The answer must consist of every line below containing "Calculator".
§ §
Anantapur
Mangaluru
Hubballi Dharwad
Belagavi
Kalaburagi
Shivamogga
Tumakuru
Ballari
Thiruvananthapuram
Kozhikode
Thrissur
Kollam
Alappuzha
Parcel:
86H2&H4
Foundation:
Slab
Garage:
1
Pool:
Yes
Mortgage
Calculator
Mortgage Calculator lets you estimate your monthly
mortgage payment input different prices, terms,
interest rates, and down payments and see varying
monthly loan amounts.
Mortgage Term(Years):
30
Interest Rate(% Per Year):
§ §
*Expected answer*.
Calculator
Mortgage Calculator lets you estimate your monthly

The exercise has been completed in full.